For non-mutating use, call `computePerspectiveCameraFit(bounds, camera.fov, camera.aspect, options)` and apply the returned `position`, `target`, `near`, and `far` through the viewer store or camera controller.

## Integration points

Recommended viewer integration:

1. After a machine root is prepared, compute a world-space `Box3` from the loaded `Object3D`.
2. On first load, camera reset, or machine change, compute a fit using the active preset direction.
3. Apply the camera pose and update the OrbitControls target from `fit.target`.
4. Persist the resulting camera position/target through the existing view-state URL contract.
5. Do not persist the raw bounds in the URL; bounds are derived from the asset and may change as assets improve.
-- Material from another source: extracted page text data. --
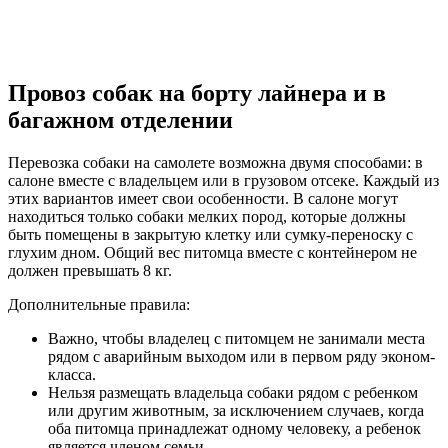
Провоз собак на борту лайнера и в
багажном отделении
Перевозка собаки на самолете возможна двумя способами: в
салоне вместе с владельцем или в грузовом отсеке. Каждый из
этих вариантов имеет свои особенности. В салоне могут
находиться только собаки мелких пород, которые должны
быть помещены в закрытую клетку или сумку-переноску с
глухим дном. Общий вес питомца вместе с контейнером не
должен превышать 8 кг.
Дополнительные правила:
Важно, чтобы владелец с питомцем не занимали места
рядом с аварийным выходом или в первом ряду эконом-
класса.
Нельзя размещать владельца собаки рядом с ребенком
или другим животным, за исключением случаев, когда
оба питомца принадлежат одному человеку, а ребенок
является членом семьи.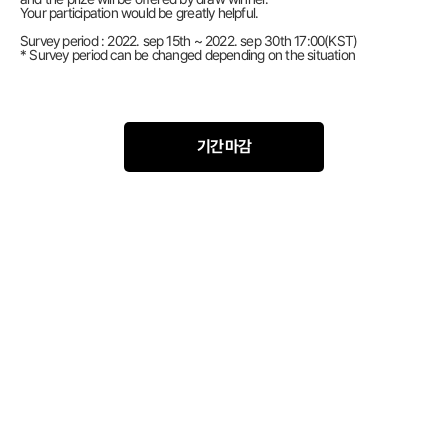
Your participation would be greatly helpful.
Survey period : 2022. sep 15th ~ 2022. sep 30th 17:00(KST)
* Survey period can be changed depending on the situation
기간 마감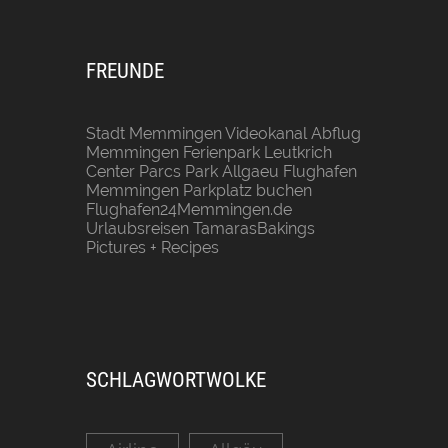
FREUNDE
Stadt Memmingen
Videokanal Abflug
Memmingen
Ferienpark Leutkrich
Center Parcs Park Allgaeu
Flughafen
Memmingen Parkplatz buchen
Flughafen24Memmingen.de
Urlaubsreisen
TamarasBakings
Pictures + Recipes
SCHLAGWORTWOLKE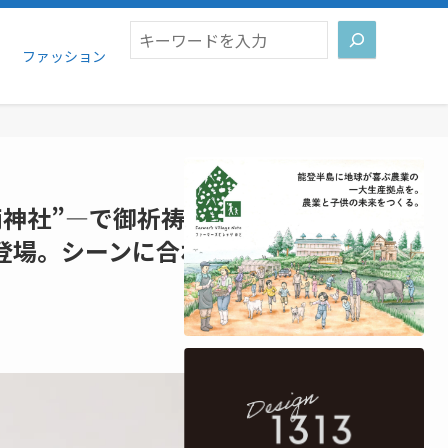
検索
ファッション
南神社”―で御祈祷。まぐろ問屋の
登場。シーンに合わせた多彩な種類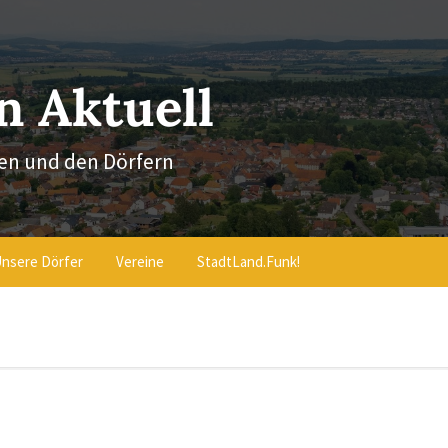
 Aktuell
en und den Dörfern
nsere Dörfer
Vereine
StadtLand.Funk!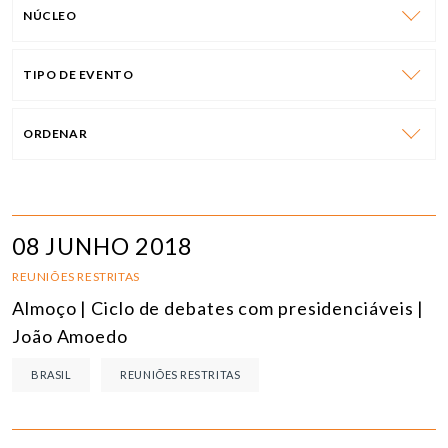
NÚCLEO
TIPO DE EVENTO
ORDENAR
08 JUNHO 2018
REUNIÕES RESTRITAS
Almoço | Ciclo de debates com presidenciáveis |
João Amoedo
BRASIL
REUNIÕES RESTRITAS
For selected-part focusing, compute bounds for the selected part subtree and use a slightly larger margin, for example `1.35`, so annotations and outlines remain visible.

## Edge cases handled

- Empty `Box3` instances use a configurable fallback cube.
- Zero-size boxes still produce a useful non-zero camera distance.
- Invalid FOV/aspect inputs are sanitized to safe defaults.
- A preferred up vector parallel to the view direction is replaced with a stable orthogonal up vector.
- Near/far planes are recomputed from projected depth so reset views do not clip the model.
- `maxDistance` is supported for constrained experiences; the result reports `constrainedByMaxDistance` when the clamp may prevent a full fit.

## Test coverage

`src/three/camera/fitCameraToBounds.test.ts` covers finite/invalid bounds detection, parallel-up recovery, corner fitting, mobile/narrow aspect behavior, fallback bounds, max-distance constraint reporting, and mutating application to `PerspectiveCamera`.